Today some high-risk patients at Stanford with severe cancers, including leukemias, lymphoma, and myelodysplastic syndrome, are enrolled in a Phase 2 randomized clinical trial in which they forgo immunosuppression in favor of treatment with T regulatory cells, known as T regs, thanks to work by a team led by Everett Meyer, MD, PhD, assistant professor of blood and marrow transplantation.
Progress has been slow and steady. According to Meyer, “It’s actually been a 20-year effort. The proof of concept was done in 2003, and the trial itself opened in 2011. After I joined as faculty in 2015 and the person who had opened the trial left, I revamped it and did some basic science to fix some problems. Once we reopened the trial we had pretty good success.”
Patients in the trial are quite sick, Meyer explains, and their course is rigorous: “They’ve either failed an initial therapy or they’re so high risk that we expect their disease to come back. They need a bone marrow transplant, and we have to get donor grafts into them and then prevent their grafts from causing graft-versus-host disease, a major complication. We also need to allow their new donor immune system the space and freedom to attack and kill the cancer. That graft-versus-leukemia effect is the secret sauce of our transplant.”
Once a patient receives a bone marrow transplant, T regs attempt to teach the patient’s new immune system how to regrow in a way that will help the anti-leukemia response and prevent complications. Using immunosuppressive medications, on the other hand, is a “strategy that essentially says we’re going to cripple the immune system just enough to make it work,” according to Meyer.
Not all patients in the ongoing randomized trial get to skip immunosuppressive medications. Only half the patients get T regs alone while the other half get T regs plus a single-agent immunosuppressive. By comparing the two groups, Meyer will be able “to understand how effective these T regulatory cells are. So far, we’ve seen very few mild cases of graft-versus-host disease in the 17 patients we’ve treated.”
T regulatory cells have shown promise in newer frontiers such as solid organ transplant and islet tolerance, and the treatment of autoimmune disorders such as rheumatic disease or Type 1 diabetes.

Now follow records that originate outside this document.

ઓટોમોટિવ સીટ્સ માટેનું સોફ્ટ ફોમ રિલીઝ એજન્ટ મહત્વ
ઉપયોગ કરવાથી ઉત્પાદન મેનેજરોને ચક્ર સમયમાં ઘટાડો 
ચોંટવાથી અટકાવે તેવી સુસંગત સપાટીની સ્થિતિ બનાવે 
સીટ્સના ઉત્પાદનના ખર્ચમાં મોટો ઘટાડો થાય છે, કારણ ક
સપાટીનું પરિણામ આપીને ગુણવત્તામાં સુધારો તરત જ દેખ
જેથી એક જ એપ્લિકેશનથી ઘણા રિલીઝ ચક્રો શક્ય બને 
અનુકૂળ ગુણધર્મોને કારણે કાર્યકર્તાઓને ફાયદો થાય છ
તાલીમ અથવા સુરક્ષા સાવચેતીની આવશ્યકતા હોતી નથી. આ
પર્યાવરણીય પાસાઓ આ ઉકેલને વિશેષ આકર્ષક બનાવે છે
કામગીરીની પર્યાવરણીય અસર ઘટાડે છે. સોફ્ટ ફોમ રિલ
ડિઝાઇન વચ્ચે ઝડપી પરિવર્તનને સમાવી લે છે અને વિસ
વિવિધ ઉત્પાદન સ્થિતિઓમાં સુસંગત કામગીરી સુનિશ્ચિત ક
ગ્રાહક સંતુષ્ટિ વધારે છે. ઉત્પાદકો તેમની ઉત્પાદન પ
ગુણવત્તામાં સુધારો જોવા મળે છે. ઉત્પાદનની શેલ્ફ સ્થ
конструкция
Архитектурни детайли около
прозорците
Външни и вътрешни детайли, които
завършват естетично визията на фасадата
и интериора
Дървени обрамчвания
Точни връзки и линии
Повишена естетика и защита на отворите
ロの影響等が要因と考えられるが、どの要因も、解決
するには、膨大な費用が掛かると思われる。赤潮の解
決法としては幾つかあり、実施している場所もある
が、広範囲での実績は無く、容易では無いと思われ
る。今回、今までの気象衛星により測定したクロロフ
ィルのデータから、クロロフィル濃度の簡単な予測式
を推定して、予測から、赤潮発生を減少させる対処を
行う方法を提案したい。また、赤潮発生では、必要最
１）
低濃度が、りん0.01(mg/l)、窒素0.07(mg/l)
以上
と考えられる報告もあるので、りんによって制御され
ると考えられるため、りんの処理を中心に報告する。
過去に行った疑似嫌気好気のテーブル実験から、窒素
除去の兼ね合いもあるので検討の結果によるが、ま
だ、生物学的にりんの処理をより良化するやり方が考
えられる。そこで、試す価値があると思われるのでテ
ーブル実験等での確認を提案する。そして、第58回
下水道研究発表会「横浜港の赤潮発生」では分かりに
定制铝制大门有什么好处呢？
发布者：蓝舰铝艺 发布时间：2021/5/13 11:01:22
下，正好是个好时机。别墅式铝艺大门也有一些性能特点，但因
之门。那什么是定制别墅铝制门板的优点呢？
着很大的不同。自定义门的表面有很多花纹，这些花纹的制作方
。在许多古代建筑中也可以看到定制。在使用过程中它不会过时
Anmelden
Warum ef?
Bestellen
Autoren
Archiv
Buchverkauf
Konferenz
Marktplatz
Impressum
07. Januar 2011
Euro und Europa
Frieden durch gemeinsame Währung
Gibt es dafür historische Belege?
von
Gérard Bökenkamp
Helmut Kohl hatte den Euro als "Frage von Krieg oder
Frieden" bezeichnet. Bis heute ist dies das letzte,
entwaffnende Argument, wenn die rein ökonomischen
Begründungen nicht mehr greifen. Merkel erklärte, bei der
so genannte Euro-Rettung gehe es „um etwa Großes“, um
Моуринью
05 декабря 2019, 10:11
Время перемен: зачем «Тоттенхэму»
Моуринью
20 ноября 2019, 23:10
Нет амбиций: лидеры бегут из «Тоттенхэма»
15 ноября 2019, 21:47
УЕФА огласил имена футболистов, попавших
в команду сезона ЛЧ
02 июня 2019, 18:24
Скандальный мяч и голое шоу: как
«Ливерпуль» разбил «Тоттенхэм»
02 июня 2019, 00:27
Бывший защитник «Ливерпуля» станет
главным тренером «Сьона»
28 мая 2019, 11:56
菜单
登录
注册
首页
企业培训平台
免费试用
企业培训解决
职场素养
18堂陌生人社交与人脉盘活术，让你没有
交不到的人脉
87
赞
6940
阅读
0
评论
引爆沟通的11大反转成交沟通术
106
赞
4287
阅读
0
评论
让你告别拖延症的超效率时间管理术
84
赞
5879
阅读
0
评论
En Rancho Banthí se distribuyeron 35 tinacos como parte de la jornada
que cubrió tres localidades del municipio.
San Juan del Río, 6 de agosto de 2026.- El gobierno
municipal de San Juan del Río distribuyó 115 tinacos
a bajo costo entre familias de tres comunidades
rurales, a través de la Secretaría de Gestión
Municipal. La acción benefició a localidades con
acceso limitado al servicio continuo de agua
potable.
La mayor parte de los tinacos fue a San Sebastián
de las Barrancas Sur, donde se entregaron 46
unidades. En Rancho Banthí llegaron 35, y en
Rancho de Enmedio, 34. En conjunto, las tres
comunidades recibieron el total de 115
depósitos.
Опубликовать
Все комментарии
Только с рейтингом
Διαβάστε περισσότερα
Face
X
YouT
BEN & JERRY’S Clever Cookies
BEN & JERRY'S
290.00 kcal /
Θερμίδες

Meyer considers himself fortunate to have collaborators in many divisions: Seung Kim, MD, PhD, professor of developmental biology; Justin Annes, MD, PhD, assistant professor of endocrinology; Sam Strober, MD, professor of rheumatology and immunology; Robert Negrin, MD, professor and chief of blood and marrow transplantation; and Judith Shizuru, MD, professor of blood and marrow transplantation, have been “guiding forces.”
He is especially pleased to work with “the people who do cell therapy, because they’re the quiet, unsung, committed heroes moving things forward. I know certain things, but I know I don’t know more. And they do. Being able to interact with them is a gift.”
“It’s nice to talk to students and fellows, tell them this is the future, and wonder how much further they’re going to take it.”